Pedrito, who doesn't like to tell people his full name -- "there’s no reason to, everybody knows me by Don Pedrito" -- has been restoring Schwinn bicycles since retiring from a dry cleaner store in 2013.

He picks them up from friends in The Bronx and New Jersey, and has flown as far as his native Puerto Rico to collect old frames.

Some have speakers, old-school child seats, original shin guards, bells, and Puerto Rican flags. One has a speedometer and another a metal swan that used to sit in the hood of a car, he said.

“It’s my hobby,” said Pedrito, 63. “I like to be out here working, I don’t want to sit in front of the TV.”

He is not out there every day, but he tries his best to open the shop whenever he has some free time, he said.

“Sometimes my wife takes me to go shopping,” he said Friday. “So yesterday I was all day in New Jersey. Today she didn’t go shopping.”

Dozens of tires, tools, old equipment and bike parts line the walls of his workshop. Toward the back there are two layers of custom bicycles.

Pedrito developed a love for Schwinns at an early age.

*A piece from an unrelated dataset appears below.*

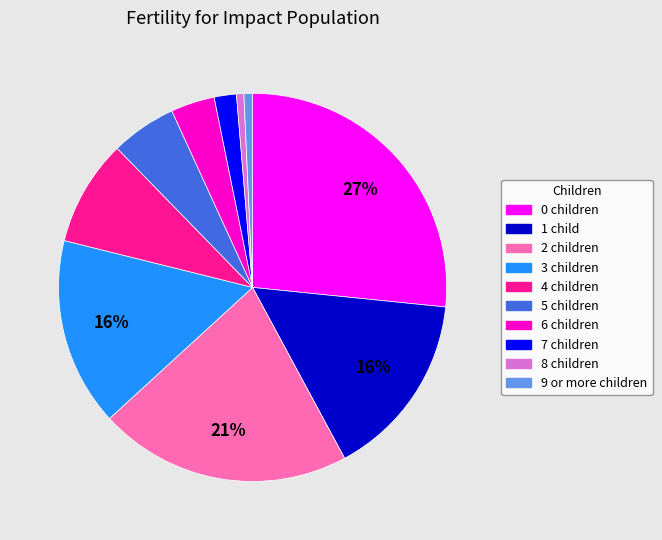

Between 3 children and 9 or more children, which is larger?

3 children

While growing up in Puerto Rico, his father, a carpenter, used to ride the family’s only bike to and from work every day.

“I would wait for him to come home so I could go ride the bike,” he said.

He started collecting bikes a few years before retiring from a dry cleaner business on the Upper East Side. Pedrito had done everything from mop the floor, repair the machines, dry clean, and manage the store, he said.

“I never missed a day of work in 45 years,” he said. “I like to work, that’s why I did it for 45 years.”

He takes the same approach in retirement.

Pedrito doesn’t just fix old bicycles. He repairs old motorcycles and trucks. He has a 1990 Ford F-150 and a 1986 Kawasaki Vulcan. He also does odd jobs for the local church.

Next weekend the Macedonian Pentecostal Church plans to have an annual end-of-summer block party on the empty lot on East 119th Street. To prepare for the event, Don Pedrito is restoring a broken ice box someone else was going to dump.

“He was going to throw it away because the wheel was broken and it doesn’t have a door,” he said.  “I can fix that.”